When explaining differentiable physics training, the following question regularly comes up: “So, how much does training with this differentiable physics simulator really improve things? E.g., compared to unrolling a supervised setup?” In short, a lot! Here’s the answer for a nice *turbulent mixing layer* case (all from Björn’s paper, available as a preprint at https://arxiv.org/abs/2202.06988).

First, we can qualitatively show the differences. Here’s the DNS reference version compared to a full differentiable physics training with 10 steps, and the “supervised unrollment” version. The latter has the back propagation through the solver disabled, but is identical otherwise :

It’s quite obvious that the long-term feedback through the solver is missing for the supervised version. It produces noticeable artifacts and oscillations. Note that both versions still use a powerful set of carefully selected turbulence losses, as described in the paper. Otherwise the difference would be even larger.

We can also quantify these differences in terms of the resolved Reynolds stresses:

The ground truth targets are shown as orange dots here. There’s a clear gap that the differentiable physics training can close towards the reference.

And here for the resolved turbulent kinetic energy. On the positive side of the graph, the DP version aligns better with the ground truth:

All of these results are from a very late time step: after evaluating 1024 time steps with the hybrid solver, i.e., alternating evaluations of the PISO solver and the trained neural network turbulence model.

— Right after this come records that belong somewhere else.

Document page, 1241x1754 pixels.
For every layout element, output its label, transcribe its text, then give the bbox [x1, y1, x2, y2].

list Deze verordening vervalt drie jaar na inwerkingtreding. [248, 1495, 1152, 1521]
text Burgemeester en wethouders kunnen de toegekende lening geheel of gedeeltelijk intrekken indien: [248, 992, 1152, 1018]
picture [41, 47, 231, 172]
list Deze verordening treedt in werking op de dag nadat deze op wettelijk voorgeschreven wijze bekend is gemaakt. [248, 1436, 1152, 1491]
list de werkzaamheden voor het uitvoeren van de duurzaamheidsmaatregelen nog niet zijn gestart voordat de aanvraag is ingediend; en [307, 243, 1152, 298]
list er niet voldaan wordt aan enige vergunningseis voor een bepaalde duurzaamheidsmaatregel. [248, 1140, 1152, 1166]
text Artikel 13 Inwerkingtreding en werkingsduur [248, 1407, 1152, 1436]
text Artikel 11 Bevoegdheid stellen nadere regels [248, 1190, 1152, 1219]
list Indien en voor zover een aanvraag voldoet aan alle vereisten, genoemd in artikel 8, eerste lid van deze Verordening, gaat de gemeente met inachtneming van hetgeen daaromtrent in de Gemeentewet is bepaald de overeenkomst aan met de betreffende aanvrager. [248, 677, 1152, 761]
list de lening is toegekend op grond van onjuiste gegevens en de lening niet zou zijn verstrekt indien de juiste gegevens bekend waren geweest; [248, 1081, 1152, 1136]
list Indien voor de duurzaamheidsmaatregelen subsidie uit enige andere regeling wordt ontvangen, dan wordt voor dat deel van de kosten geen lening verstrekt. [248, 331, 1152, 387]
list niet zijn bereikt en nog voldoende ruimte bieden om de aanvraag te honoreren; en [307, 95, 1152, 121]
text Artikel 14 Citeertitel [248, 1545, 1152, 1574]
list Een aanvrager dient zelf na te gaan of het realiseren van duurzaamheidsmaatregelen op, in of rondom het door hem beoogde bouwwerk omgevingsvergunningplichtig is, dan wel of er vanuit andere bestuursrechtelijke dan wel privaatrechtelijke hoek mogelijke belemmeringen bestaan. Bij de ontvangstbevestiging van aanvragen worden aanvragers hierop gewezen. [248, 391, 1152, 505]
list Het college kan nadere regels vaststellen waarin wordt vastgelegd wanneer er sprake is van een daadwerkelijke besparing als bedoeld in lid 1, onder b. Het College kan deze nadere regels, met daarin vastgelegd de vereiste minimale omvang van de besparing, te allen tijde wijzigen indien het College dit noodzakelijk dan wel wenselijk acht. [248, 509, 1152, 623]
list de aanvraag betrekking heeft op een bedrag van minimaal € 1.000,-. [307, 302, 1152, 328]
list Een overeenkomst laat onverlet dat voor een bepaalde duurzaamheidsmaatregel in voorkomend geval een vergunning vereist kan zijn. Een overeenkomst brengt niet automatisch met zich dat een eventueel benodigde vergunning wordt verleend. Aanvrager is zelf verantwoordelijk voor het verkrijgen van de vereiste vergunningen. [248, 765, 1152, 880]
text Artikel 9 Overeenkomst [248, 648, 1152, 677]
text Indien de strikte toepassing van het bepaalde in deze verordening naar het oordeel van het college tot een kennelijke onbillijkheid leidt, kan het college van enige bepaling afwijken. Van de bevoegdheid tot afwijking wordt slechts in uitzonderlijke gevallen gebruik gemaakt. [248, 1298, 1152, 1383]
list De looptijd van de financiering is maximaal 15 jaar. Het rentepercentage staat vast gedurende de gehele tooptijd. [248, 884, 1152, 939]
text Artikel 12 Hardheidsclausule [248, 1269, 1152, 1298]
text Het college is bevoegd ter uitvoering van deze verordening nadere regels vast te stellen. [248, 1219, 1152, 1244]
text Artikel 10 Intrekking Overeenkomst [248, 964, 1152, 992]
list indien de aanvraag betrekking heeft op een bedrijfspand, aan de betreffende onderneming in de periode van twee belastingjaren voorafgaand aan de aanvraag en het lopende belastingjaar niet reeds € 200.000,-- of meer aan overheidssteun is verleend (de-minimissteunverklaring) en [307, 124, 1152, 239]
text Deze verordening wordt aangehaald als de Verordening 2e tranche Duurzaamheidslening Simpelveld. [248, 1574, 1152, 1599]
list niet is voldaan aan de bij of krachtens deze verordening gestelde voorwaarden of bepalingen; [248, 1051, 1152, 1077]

With a carefully chosen learning setup, even the supervised model stays stable for this time span, but the model nonetheless does significantly better when it receives the long-term feedback in the form of gradients from the differentiable flow solver.

To summarize, the *unrollment* of time steps with differentiable physics training gives **significant gains for the accuracy** of neural network powered solvers. Especially when such a NN-based turbulence model is to be trained once, and then deployed and evaluated many times in an application, the one time cost to train the model together with the solver will amortize very quickly.